Dropping Temperatures, Rising Workload

Hello from the Outer Banks!

As the temperature is dropping, our workload is rising here in Manteo. With internship presentations coming up, a Community Advisory Board to impress, capstone research to complete, and birthdays to celebrate – there has been no time to waste! Even though we’ve been super busy, we were all still looking forward to our Ocracoke retreat…but it got canceled! (hopefully rescheduled) The weather is to blame here – and that completes the hat trick of altered retreats due to weather! Regardless of that bittersweet reality, there’s still much to report.

Marcia Cline’s “Sunset” size: 2 ft x 4 ft

Monday was an exciting day at my internship at the Dare County Arts Council. We got three new teachers signed up to teach Power of Art classes in 2018, I opened up some awesome new fused glass supplies, and I helped finish hanging a new exhibit in the gallery! The artist’s name is Marcia Cline, and she paints beautiful scenes from around the Outer Banks.

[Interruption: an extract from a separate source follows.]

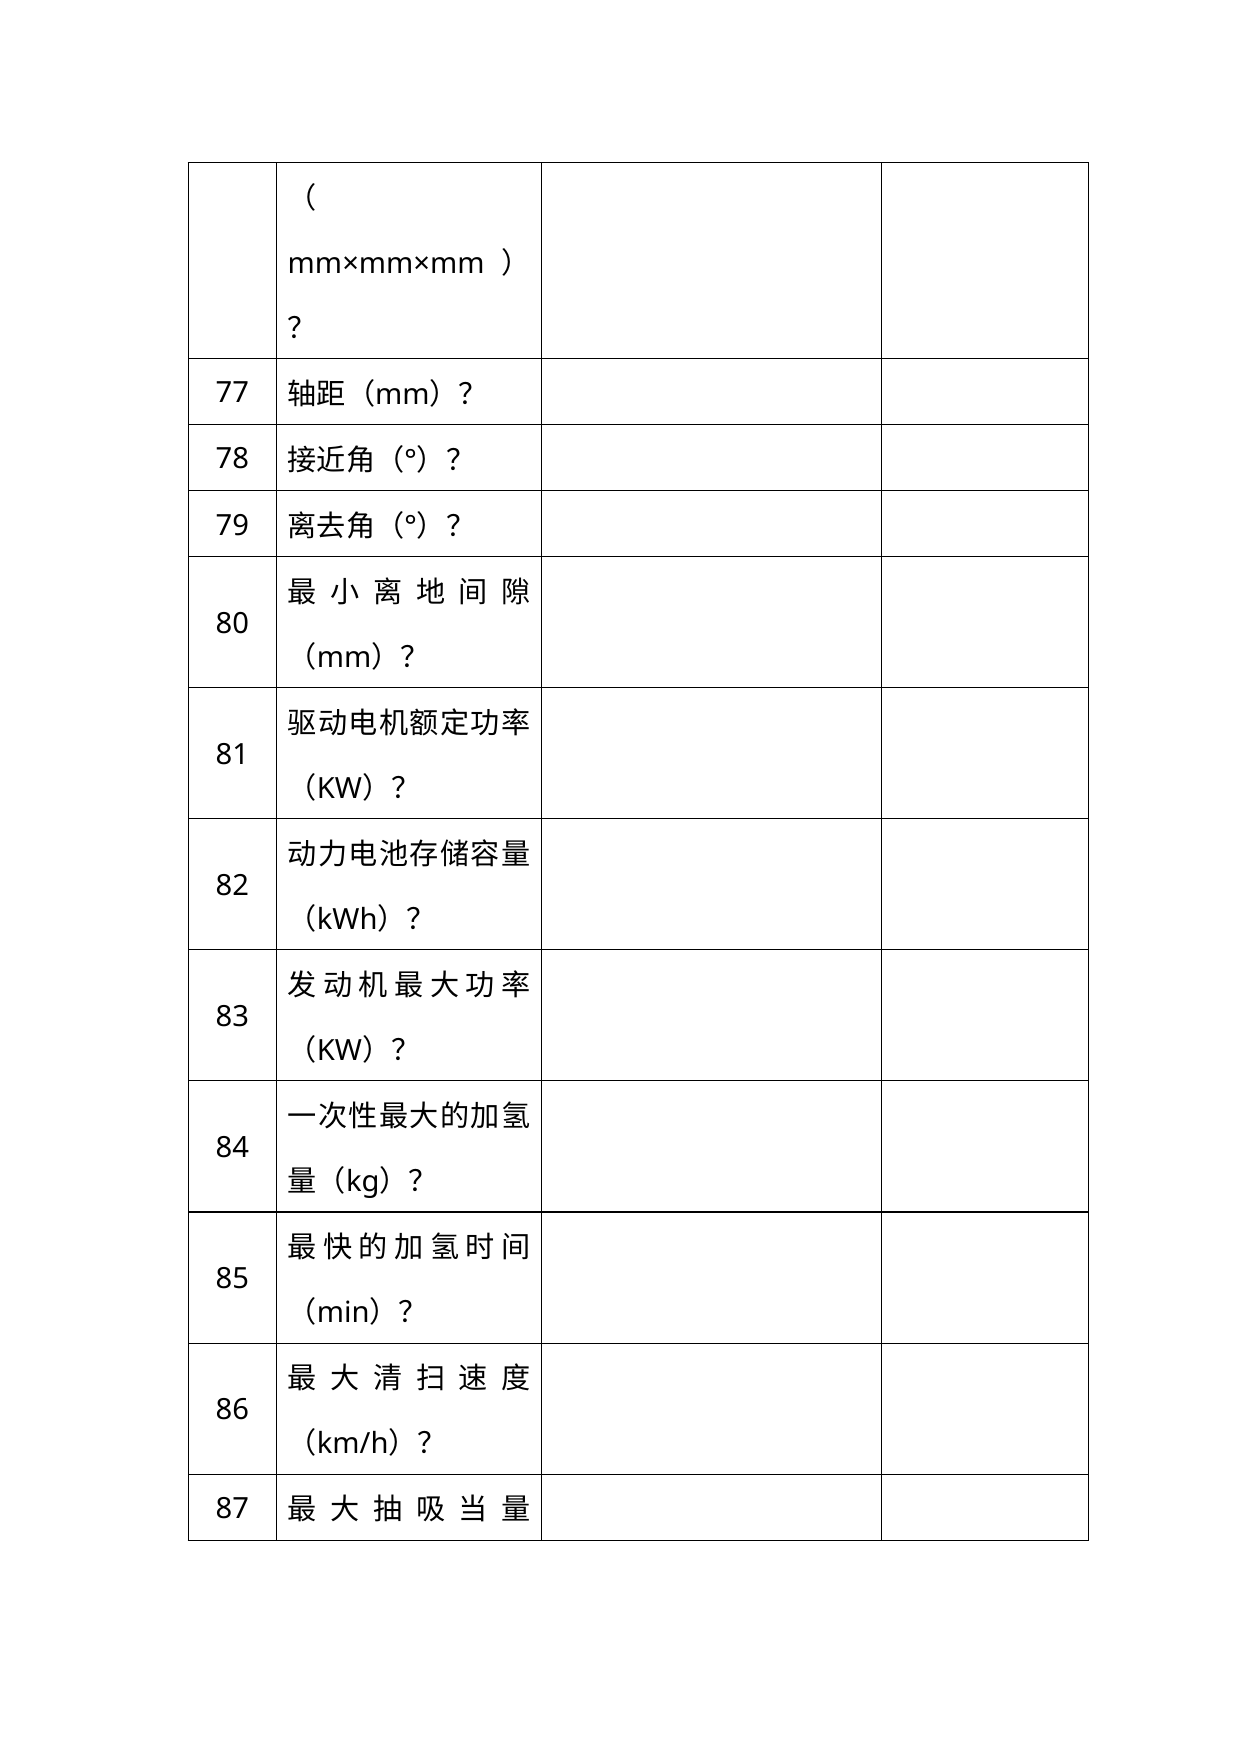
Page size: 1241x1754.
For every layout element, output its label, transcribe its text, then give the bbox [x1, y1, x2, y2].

(from left) India, Amelia, Tara, Danielle, Bianca, Mark, and Saxophone-Brett pose behind the movie station

Monday was also Emily Pierce’s birthday. We welcomed her into the early-twenties club with Brett’s surprise saxophone solo (it was also national saxophone day) to the tune of happy birthday, a  sizable cookie-brownie cake, and a resourceful movie-watching area for her favorite movie ever: Mamma Mia! (we all still have ABBA stuck in our heads).

Steve Trowell discussed the CAMA/Dredge and Fill General Permit 7H.2700 in his presentation on living shoreline permitting

 

 

 

 

 

Tuesday brought the unfortunate news of the Ocracoke Retreat’s cancellation, but Steve Trowell from the NC Division of Coastal Management helped us through it with a fresh take on Living Shorelines. He elaborated on the intricacies of, advances in, and future goals for streamlining the permitting process for living shorelines in North Carolina.

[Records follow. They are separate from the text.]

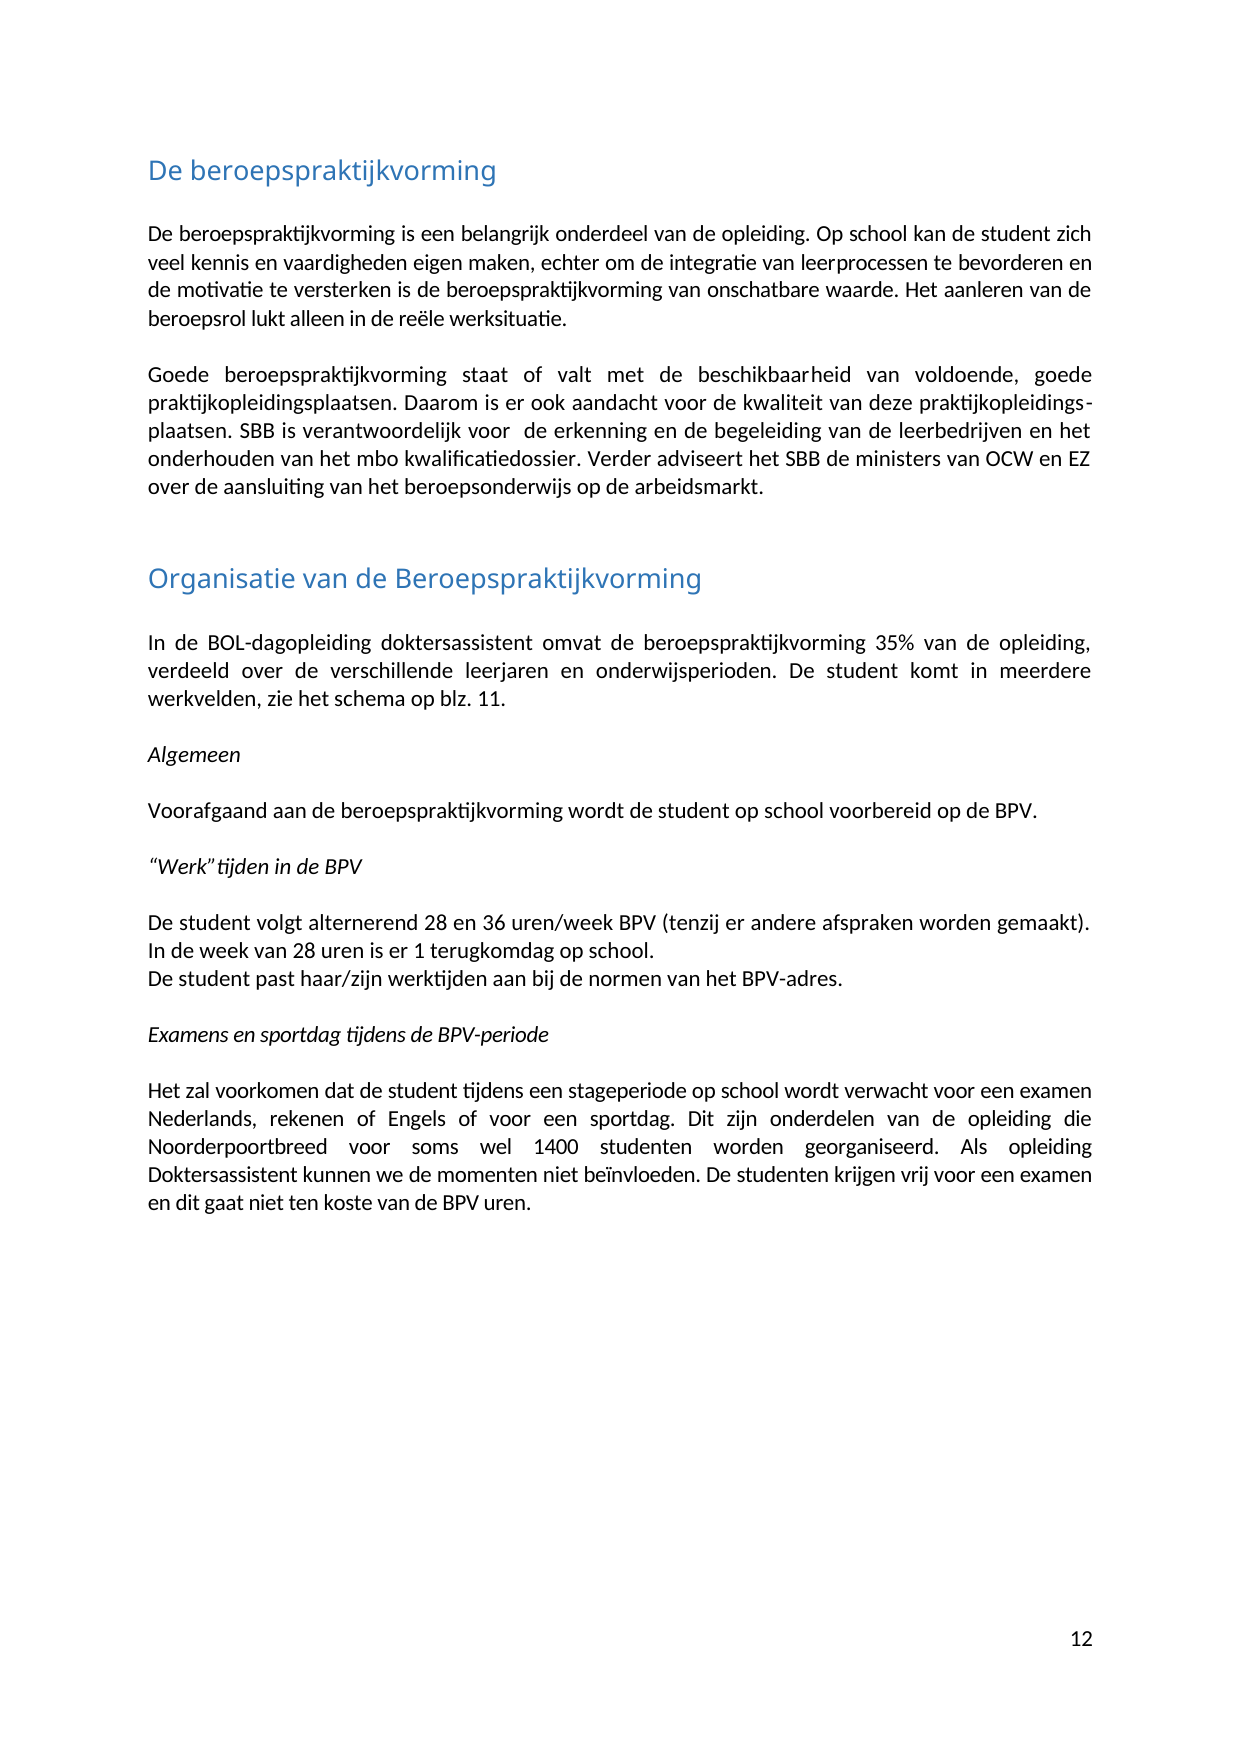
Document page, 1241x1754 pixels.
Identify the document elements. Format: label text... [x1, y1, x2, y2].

text “Werk”tijden in de BPV [148, 852, 1093, 880]
text De student volgt alternerend 28 en 36 uren/week BPV (tenzij er andere afspraken worden gemaakt). In de week van 28 uren is er 1 terugkomdag op school. [148, 908, 1093, 964]
text Voorafgaand aan de beroepspraktijkvorming wordt de student op school voorbereid op de BPV. [148, 796, 1093, 824]
text De student past haar/zijn werktijden aan bij de normen van het BPV-adres. [148, 964, 1093, 992]
text De beroepspraktijkvorming is een belangrijk onderdeel van de opleiding. Op school kan de student zich veel kennis en vaardigheden eigen maken, echter om de integratie van leerprocessen te bevorderen en de motivatie te versterken is de beroepspraktijkvorming van onschatbare waarde. Het aanleren van de beroepsrol lukt alleen in de reële werksituatie. [148, 219, 1093, 332]
text Examens en sportdag tijdens de BPV-periode [148, 1020, 1093, 1048]
text Algemeen [148, 740, 1093, 768]
text In de BOL-dagopleiding doktersassistent omvat de beroepspraktijkvorming 35% van de opleiding, verdeeld over de verschillende leerjaren en onderwijsperioden. De student komt in meerdere werkvelden, zie het schema op blz. 11. [148, 628, 1093, 712]
text Goede beroepspraktijkvorming staat of valt met de beschikbaarheid van voldoende, goede praktijkopleidingsplaatsen. Daarom is er ook aandacht voor de kwaliteit van deze praktijkopleidingsplaatsen. SBB is verantwoordelijk voor de erkenning en de begeleiding van de leerbedrijven en het onderhouden van het mbo kwalificatiedossier. Verder adviseert het SBB de ministers van OCW en EZ over de aansluiting van het beroepsonderwijs op de arbeidsmarkt. [148, 360, 1093, 500]
text Het zal voorkomen dat de student tijdens een stageperiode op school wordt verwacht voor een examen Nederlands, rekenen of Engels of voor een sportdag. Dit zijn onderdelen van de opleiding die Noorderpoortbreed voor soms wel 1400 studenten worden georganiseerd. Als opleiding Doktersassistent kunnen we de momenten niet beïnvloeden. De studenten krijgen vrij voor een examen en dit gaat niet ten koste van de BPV uren. [148, 1076, 1093, 1216]
subtitle Organisatie van de Beroepspraktijkvorming [148, 560, 1093, 597]
subtitle De beroepspraktijkvorming [148, 152, 1093, 189]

Core samples on-deck for processing

 

Wednesday became a field collection day (instead of an Ocracoke day) and everyone dispersed to various capstone gas sample collection sites. It was a cold and rainy day, but most groups found sampling success…most. Paris, Tara and Mark drove all the way to Hatteras only to find that the sample sites were flooded, so they came home empty handed 🙁  On the other hand, we devised an efficient system to process core samples, and it’s been going well!

 

Tara stares down the pins, Brett gets too excited about his turn, Kurt stays bitter about his score, and everyone else keeps having fun!

 

 

On Thursday we started working on a group code-book to use in analyzing our interviews for the human-dimension aspect of our capstone work. The code-book wasn’t finished that same day, but since everyone had worked really hard, we went out for a well-deserved night of group bowling!

Featuring Tara and Brett: a dramatized re-enactment of what it mentally felt like while finalizing a group code-book

 

 

On Friday, a few of us wrestled to the finish line and completed the code-book in a stressful but productive two hours.